Work smarter not harder.
You can do this by duplicating your efforts. For example, when you make rice at the start of the week, make extra for another meal later in the week, as shown above. Or when you make Enchiladas, or as I call them, Ancho-ladas, make a double recipe and leave one in the freezer. Or roast a chicken (or buy a good rotisserie bird) and use the meat in different recipes throughout the week. Working smarter helps to lighten the load during the week (and the weeks after).
This way of cooking relies heavily on a well stocked pantry, like a good all-purpose pasta or brown rice plus a good supply of nuts and seeds. I’ve used a lot of containers in my pantry over the last decade, and have had the best success storing my dry goods in OXO Pop Containers. They are clear, for easy retrieval. Come in a variety of size, for customization. And they actually keep your food fresh!
High school tasted like chicken lettuce wraps, peppermint mocha Frappuccinos, and blueberry bagels with a shmear of honey-walnut cream cheese. Not all at the same time of course. I’ve only kept my severe craving for lettuce wraps. I’ve used lentils in the recipe as a plant-based protein, but feel free to use 11⁄2 cups pulled chicken either from the Dutch Oven Whole Chicken (pg. 106) or rotisserie chicken for a quick substitution. Serve as a light summer dinner, as an appetizer, or alongside Fried Rice (pg. 101). Note: This recipe is heavy on vegetable chopping. You can buy slaw if you wish, but I find that freshly cut produce always tastes more like itself.
4 tbsp. soy sauce
3 tbsp. hoisin sauce
2 tbsp. honey
1 tbsp. rice vinegar
1⁄2 c. dried green lentils
1 1⁄2 c. water
1⁄2 tsp. kosher salt
1 tbsp. sesame oil
2 cloves garlic, minced
Thumbtip of peeled fresh ginger, minced
1⁄2 c. finely chopped cremini mushrooms
2 c. thinly sliced red cabbage
2 large carrots, shredded
3 green onions, sliced and divided
1⁄4 c. chopped cashews or peanuts
12 crispy lettuce leaves (like Bibb or iceberg)
Sriracha or harissa (optional)
Make the sauce. Whisk together all of the sauce ingredients in a small bowl. Set aside.
Make the filling. In a small saucepan, combine the lentils, water, and salt. Bring to a boil. Reduce the heat to low and simmer for 20 to 25 minutes, uncovered, until the lentils are almost cooked through. These can be prepared up to 4 days in advance and stored in the fridge.
Meanwhile, prepare the filling vegetables.
Prepare the slaw. Cut all of the slaw ingredients and add to a large bowl, reserving 1 of the cut green onions for garnish.
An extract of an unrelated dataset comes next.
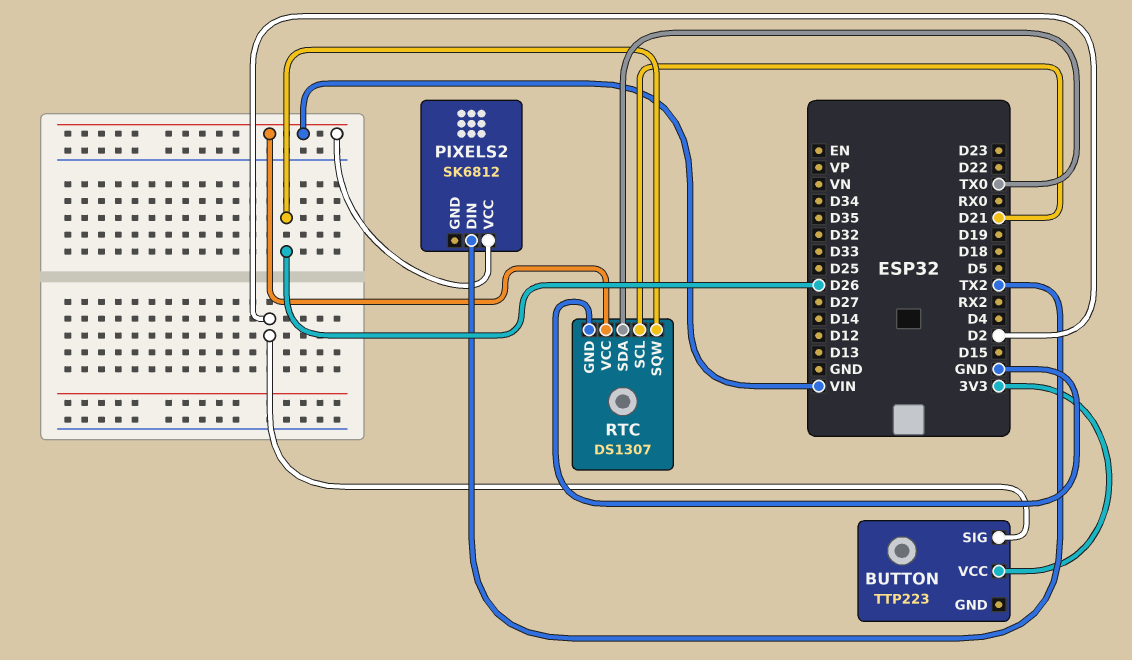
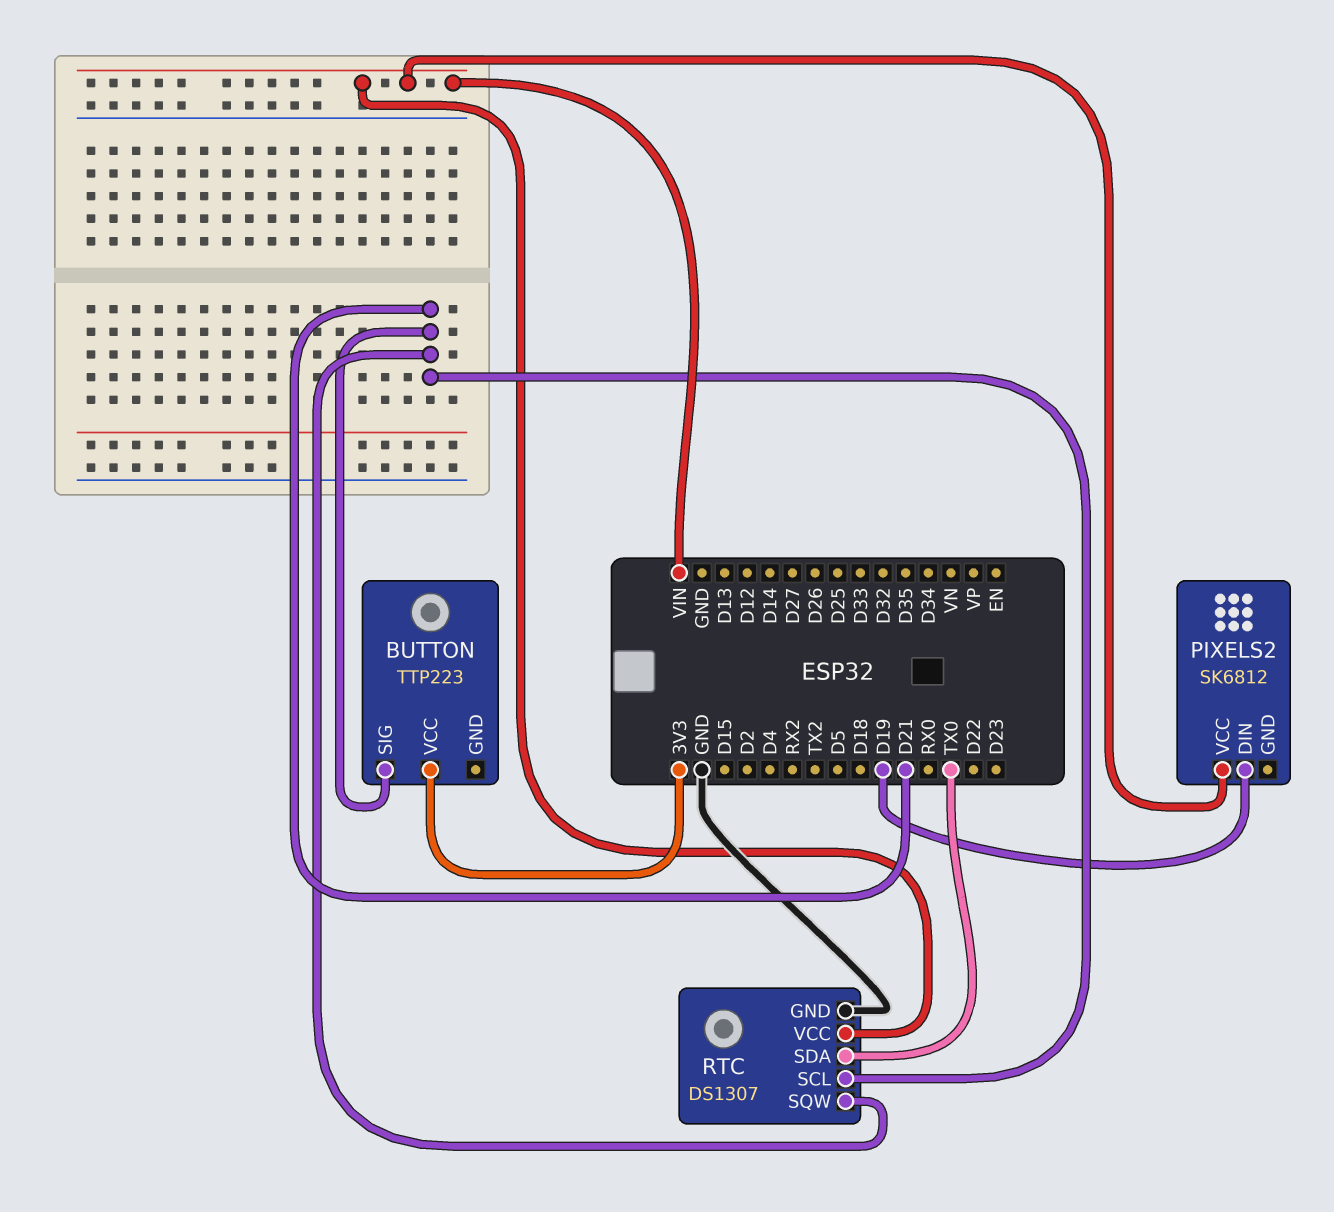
BUTTON pin SIG: D2 -> D21
PIXELS2 pin DIN: TX2 -> D19
RTC pin SQW: D26 -> D21

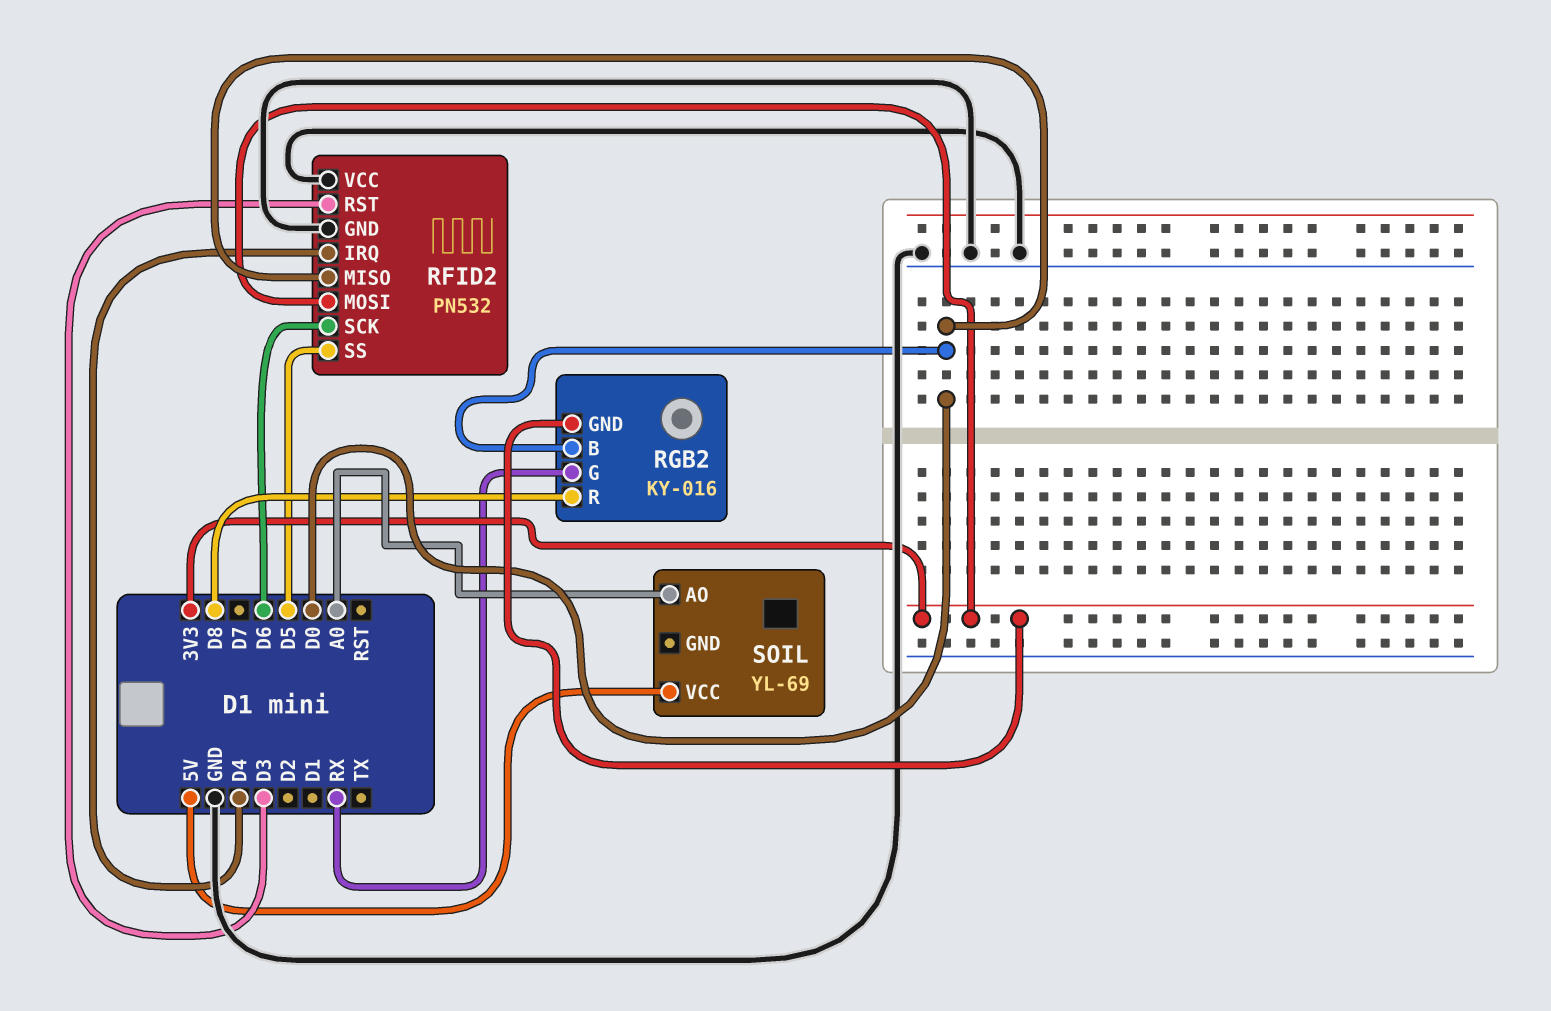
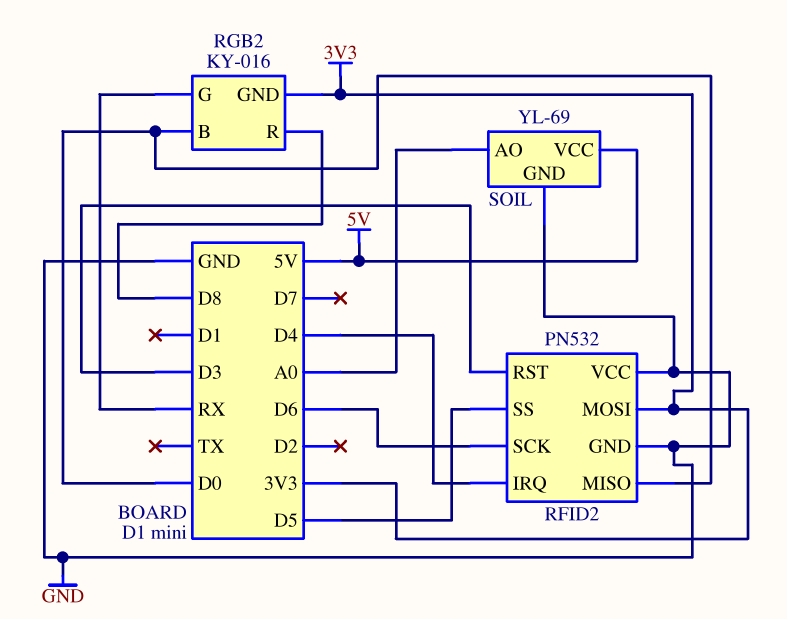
SOIL pin GND: none -> GND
Once the lentils are ready, heat a large sauté pan over medium-high. Once warm, add the sesame oil to the pan. Add the garlic and ginger to the pan, and cook for 30 seconds. Add the mushrooms, cooked lentils, and two-thirds of the sauce, reserving the remaining one-third for serving. Turn the heat down to medium, and cook for 3 minutes. Stir in the slaw mixture, and cook for 1 minute more. Remove to a serving bowl and top with the remaining green onions and chopped nuts.
Serve family style. Top the lettuce leaves with the filling mixture. Drizzle each wrap with the remaining sauce and Sriracha, if desired.